#### Your tasks
(1) In the passage on U.S. tech policy toward China, what did Trump do in 2018 at Xi's personal request?
(2) Extend the passage on U.S. tech policy toward China, picking up right after its final sentence.

In many cases, those in charge of China tech policy have made decisions without involving offices that historically have played a role. Restrictions imposed in May on sales of chip design software to China — which have since been reversed — were part of a raft of Commerce Department measures that came as a surprise to many within the administration, Bloomberg has reported.

The decision on H20 chips was also tightly held, people familiar with the matter said. Other actions that have been under consideration for months — including sanctions on Chinese chip giants and an effort to slap curbs on Chinese tech subsidiaries — have been delayed as officials pursue a trade deal. 

But Trump is also known for reversing course on China often and sometimes quickly after taking a position — as was the case when he fulfilled Xi’s personal request to lift sanctions on Chinese telecom giant ZTE Corp. in 2018. 

He’s also susceptible to criticism of his approach, which might indicate Trump could change his tone yet again.

#### Dataset entries
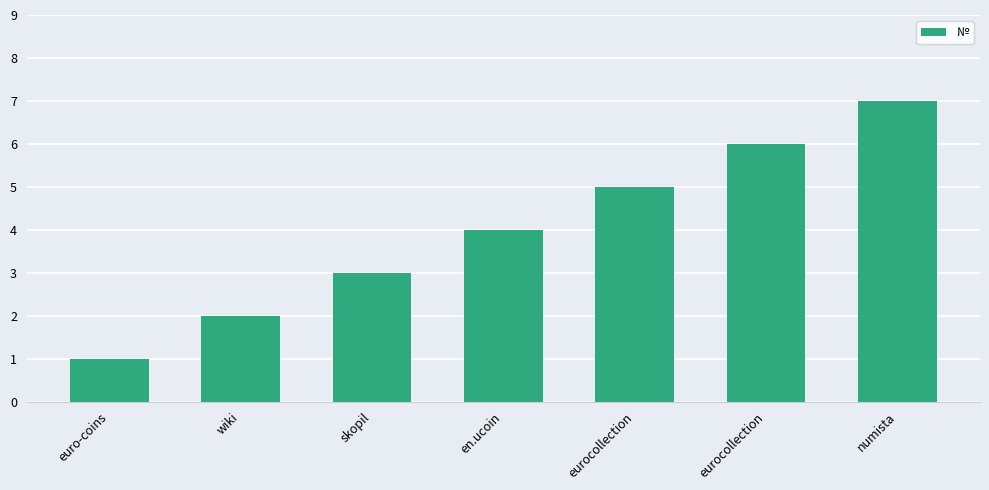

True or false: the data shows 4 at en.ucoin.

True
--
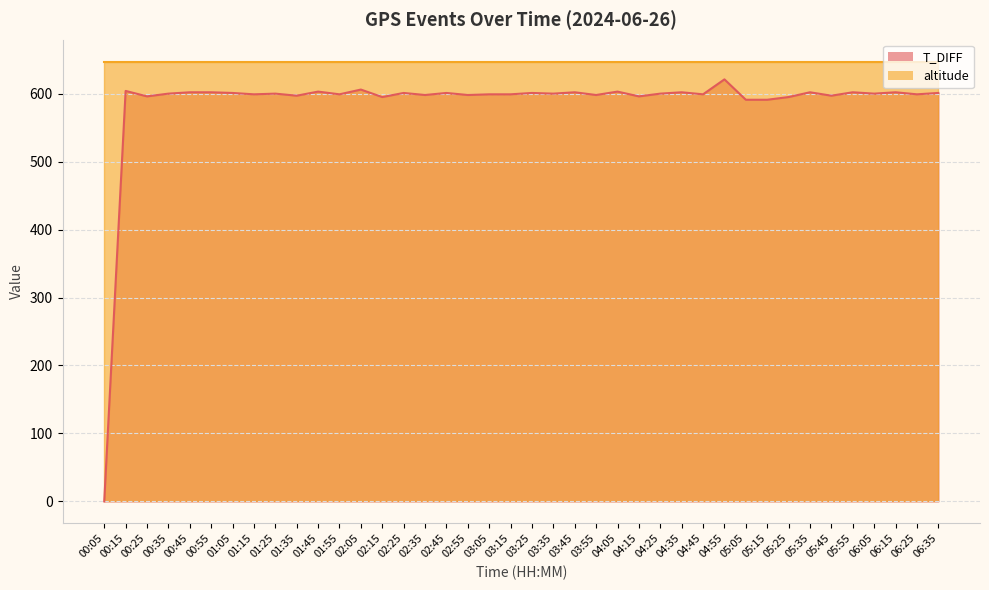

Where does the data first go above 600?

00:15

#### Written answers
(1) He lifted sanctions on the Chinese telecom giant ZTE Corp.

(2)
“President Trump is set on a China deal, but it may be short-lived,” said Derek Scissors, a China expert at the American Enterprise Institute. “The US trade deficit is well higher to date this year and the new budget will boost demand for imports in the fourth quarter. If a record 2025 trade deficit gets reported, all bets are off, including with China.”

Beijing has made no secret it believes it has the upper hand. In London, US officials were taken aback by their Chinese counterparts’ gloating over the position they find themselves in, people familiar with the exchange said. 

The Asian country’s leverage stems from its grip on rare earth magnets and its ability to weaponize America’s dependence on those supplies. China now requires companies to hand over sensitive data and reapply for rare-earth export licenses every six months.